Cette réalité est visible “tous les jours au sein de notre société, nos lieux de travail, nos écoles et sur nos écrans de télévision”, a déploré Ramaphosa dans un discours virtuel prononcé à l’occasion de la Journée de la Réconciliation, célébrée chaque année en Afrique du Sud depuis la fin de l’Apartheid et l’organisation des premières élections démocratiques en 1994.

L’Afrique du Sud a vu dernièrement des “tensions raciales s’éclater dans plusieurs régions, polarisant les communautés et ouvrant de vieilles blessures”, a-t-il ajouté, notant que malgré tous les efforts déployés, ces divisions persistent au sein de la société sud-africaine.

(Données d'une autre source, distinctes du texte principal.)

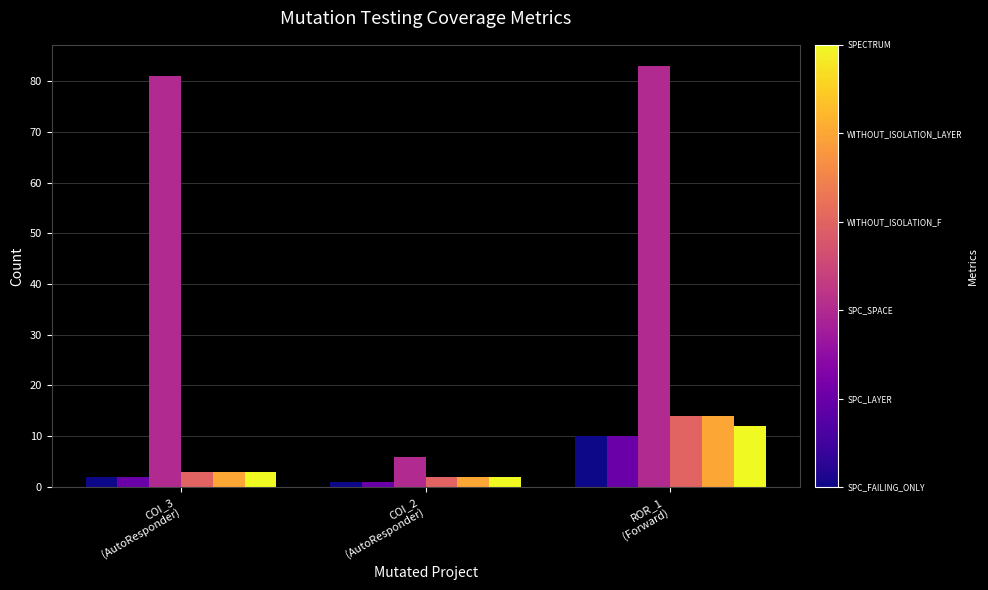

How many groups of bars are there?

3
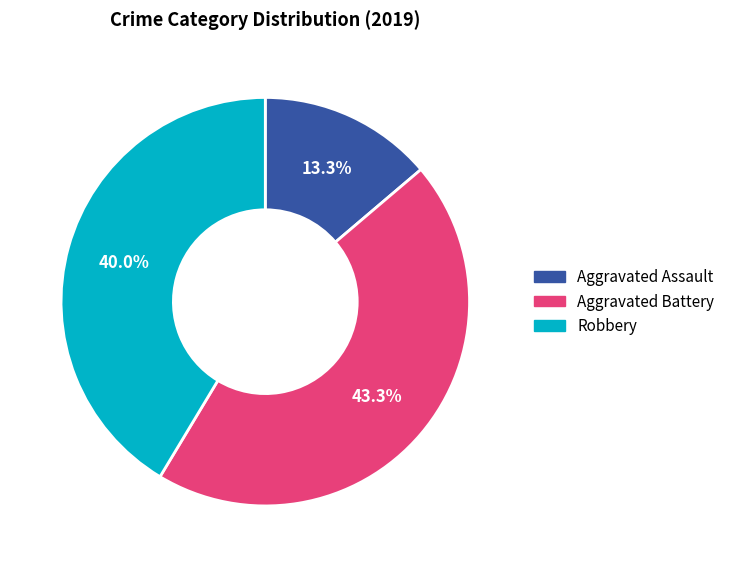

Is there a majority slice in this chart?

No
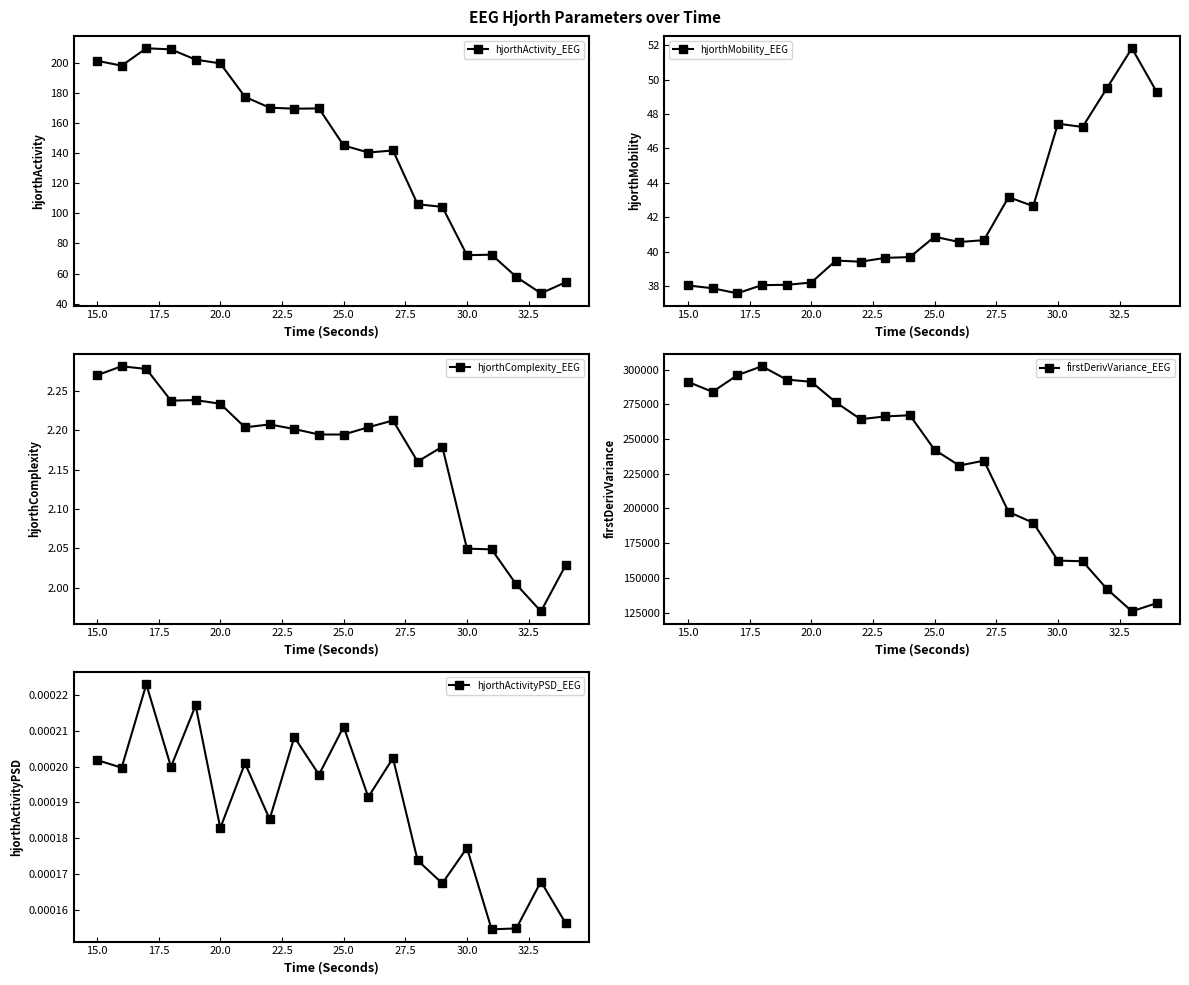

Where does the hjorthMobility_EEG series first go above 40?

25.0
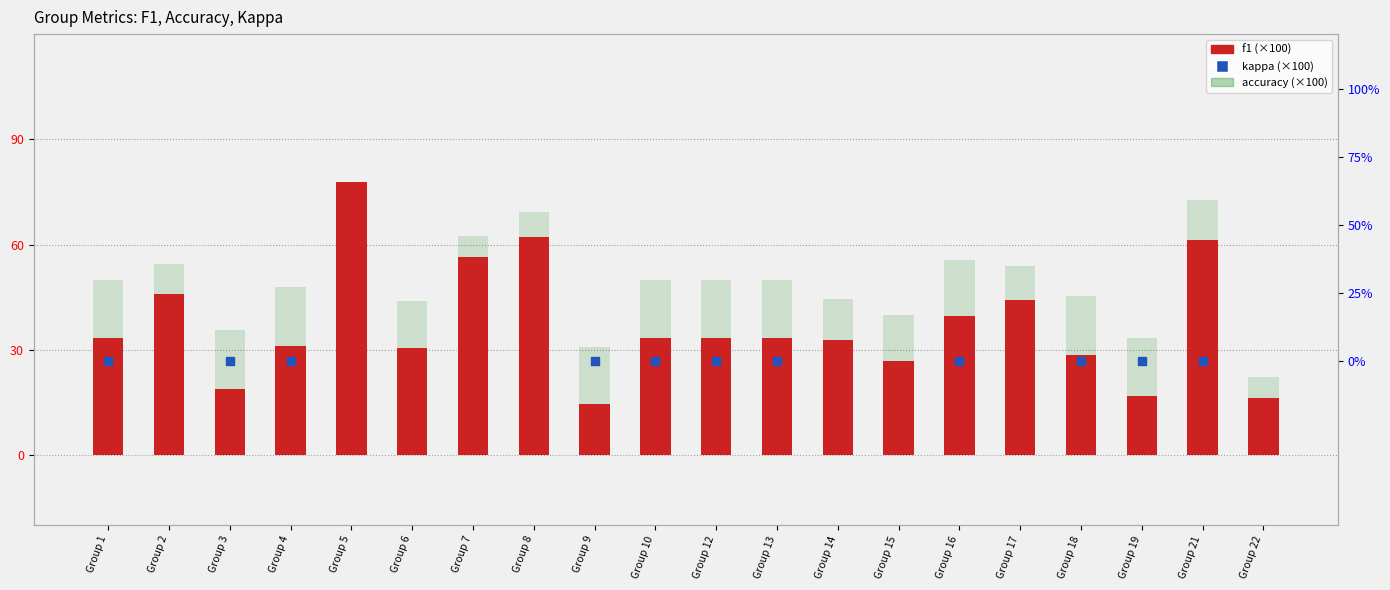

At how many categories does at least one series exceed 33?

18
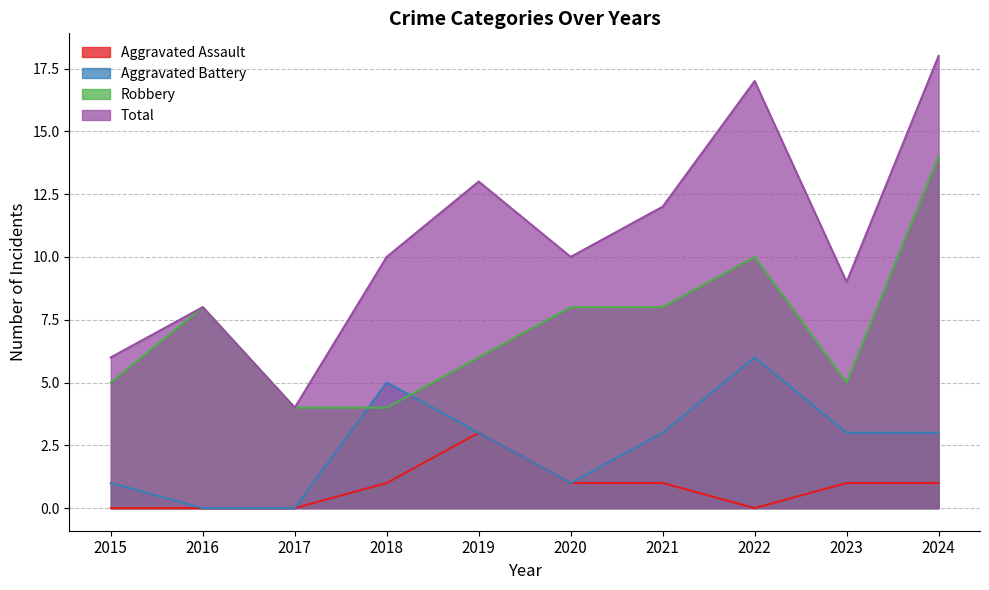

True or false: Robbery has a value of 14 at 2016.

False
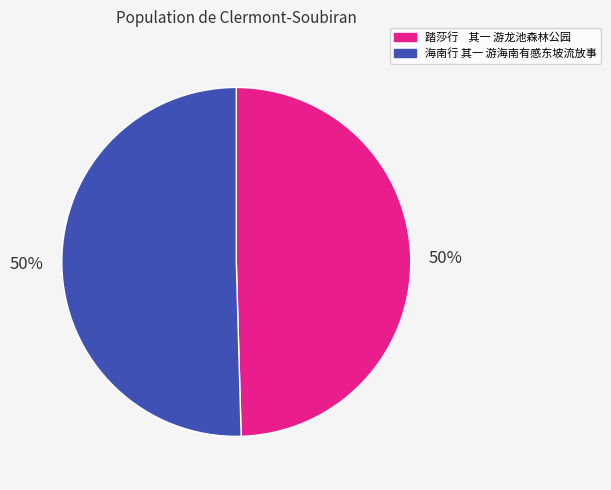

Approximately how many times larger is the value at 踏莎行 其一 游龙池森林公园 compared to 海南行 其一 游海南有感东坡流放事?

1.0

Le président a fait observer, dans ce contexte, que le pays a “peut-être parcouru un long chemin depuis l’époque du racisme institutionnalisé, mais nous sommes conscients du fait que pour beaucoup, la réconciliation est quelque chose qu’ils n’ont pas encore expérimenté”.

Les tensions raciales ont refait surface durant les derniers mois en Afrique du Sud suite à une vague d’attaques meurtrières perpétrées en particulier contre les fermiers blancs, menaçant ainsi de rompre l’équilibre fragile entre les composantes ethniques de la nation arc-en-ciel.

Depuis l’assouplissement, en juin dernier, du confinement mis en place pour endiguer la propagation de la Covid-19, le nombre de meurtres perpétrés contre les éleveurs et les propriétaires de fermes en Afrique du Sud a connu une hausse notoire.